Esta es precisamente la diferencia entre un proyecto de movilidad y un modelo de desarrollo, pensar en la gente. Y en ese sentido, tanto la Federación como el gobierno de Coahuila han demostrado que no se trata solo de construir vías, sino de construir futuro.

Coahuila ha demostrado que el trabajo en equipo entre los diferentes órdenes de gobierno no solo es posible, sino deseable. Y el tren Saltillo – Nuevo Laredo es un ejemplo tangible de lo que puede lograrse cuando se alinean la voluntad, la técnica y la visión.

La presidenta Sheinbaum ha reiterado su compromiso con el norte del país, y particularmente con Coahuila. Y Manolo Jiménez, con su estilo directo, práctico y cercano, ha respondido con altura. No con discursos vacíos, sino con planeación, gestión y resultados.

El mensaje es claro. Aquí, en Coahuila no hay improvisaciones. Hay estrategia. Y sobre todo, hay coordinación.

No olvidemos que un tren no es solo una obra de ingeniería. Es también una declaración de principios. Apostar por el tren es apostar por la conectividad sustentable, por el equilibrio entre regiones, por una economía que no dependa solo del transporte carretero, y por un modelo de país que piensa en el largo plazo.

En el caso de Coahuila, esta apuesta significa multiplicar nuestras ventajas logísticas. Significa posicionarnos como un punto clave en el corredor económico más importante del país. Y significa también que nuestras nuevas generaciones tendrán una alternativa moderna, segura y digna para moverse, trabajar y soñar.
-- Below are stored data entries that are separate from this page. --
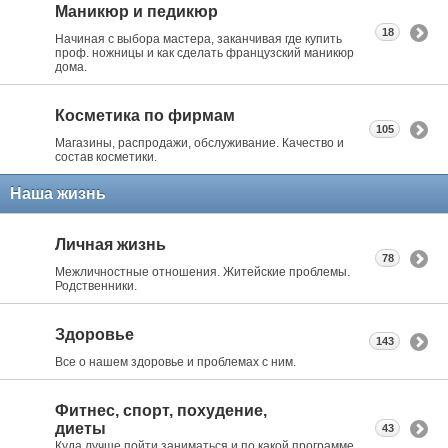
Маникюр и педикюр
18
Начиная с выбора мастера, заканчивая где купить
проф. ножницы и как сделать французский маникюр
дома.
Косметика по фирмам
105
Магазины, распродажи, обслуживание. Качество и
состав косметики.
Наша жизнь
Личная жизнь
78
Межличностные отношения. Житейские проблемы.
Родственники.
Здоровье
143
Все о нашем здоровье и проблемах с ним.
Фитнес, спорт, похудение,
диеты
43
Куда лучше пойти заниматься и по какой программе.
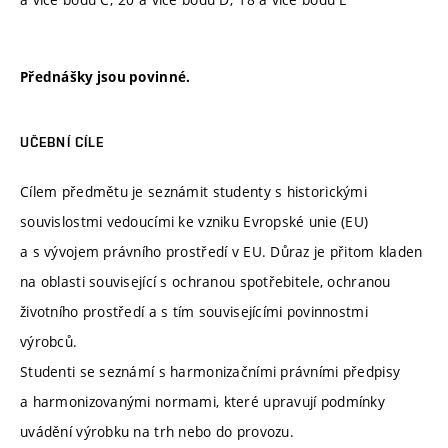
Přednášky jsou povinné.
UČEBNÍ CÍLE
Cílem předmětu je seznámit studenty s historickými
souvislostmi vedoucími ke vzniku Evropské unie (EU)
a s vývojem právního prostředí v EU. Důraz je přitom kladen
na oblasti související s ochranou spotřebitele, ochranou
životního prostředí a s tím souvisejícími povinnostmi
výrobců.
Studenti se seznámí s harmonizačními právními předpisy
a harmonizovanými normami, které upravují podmínky
uvádění výrobku na trh nebo do provozu.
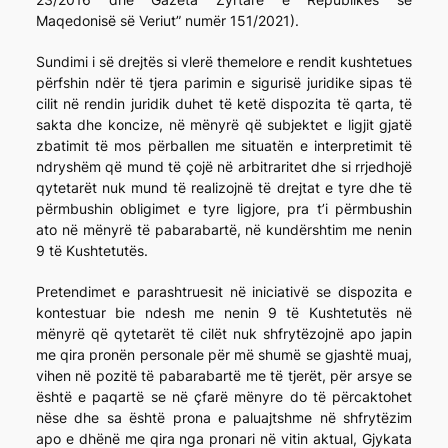
Maqedonisë së Veriut” numër 151/2021).
Sundimi i së drejtës si vlerë themelore e rendit kushtetues
përfshin ndër të tjera parimin e sigurisë juridike sipas të
cilit në rendin juridik duhet të ketë dispozita të qarta, të
sakta dhe koncize, në mënyrë që subjektet e ligjit gjatë
zbatimit të mos përballen me situatën e interpretimit të
ndryshëm që mund të çojë në arbitraritet dhe si rrjedhojë
qytetarët nuk mund të realizojnë të drejtat e tyre dhe të
përmbushin obligimet e tyre ligjore, pra t’i përmbushin
ato në mënyrë të pabarabartë, në kundërshtim me nenin
9 të Kushtetutës.
Pretendimet e parashtruesit në iniciativë se dispozita e
kontestuar bie ndesh me nenin 9 të Kushtetutës në
mënyrë që qytetarët të cilët nuk shfrytëzojnë apo japin
me qira pronën personale për më shumë se gjashtë muaj,
vihen në pozitë të pabarabartë me të tjerët, për arsye se
është e paqartë se në çfarë mënyre do të përcaktohet
nëse dhe sa është prona e paluajtshme në shfrytëzim
apo e dhënë me qira nga pronari në vitin aktual, Gjykata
No cabe duda, este tren transformará la región. Pero más allá del concreto, las estaciones y los rieles, lo verdaderamente importante es el espíritu de colaboración que lo hace posible. El entendimiento entre la presidencia de la República y el gobierno estatal es, en sí mismo, un gran mensaje. Un mensaje de unidad, de madurez política y de compromiso con las y los ciudadanos.

Saltillo, Ramos Arizpe y Derramadero no serán solo puntos en un mapa ferroviario. Serán parte de una gran historia de progreso que se está escribiendo desde ahora. Y como coahuilenses, no solo debemos celebrarla, debemos asumirla como una oportunidad irrepetible para seguir avanzando, juntos, hacia un futuro con más velocidad, más visión y, sobre todo, más rumbo.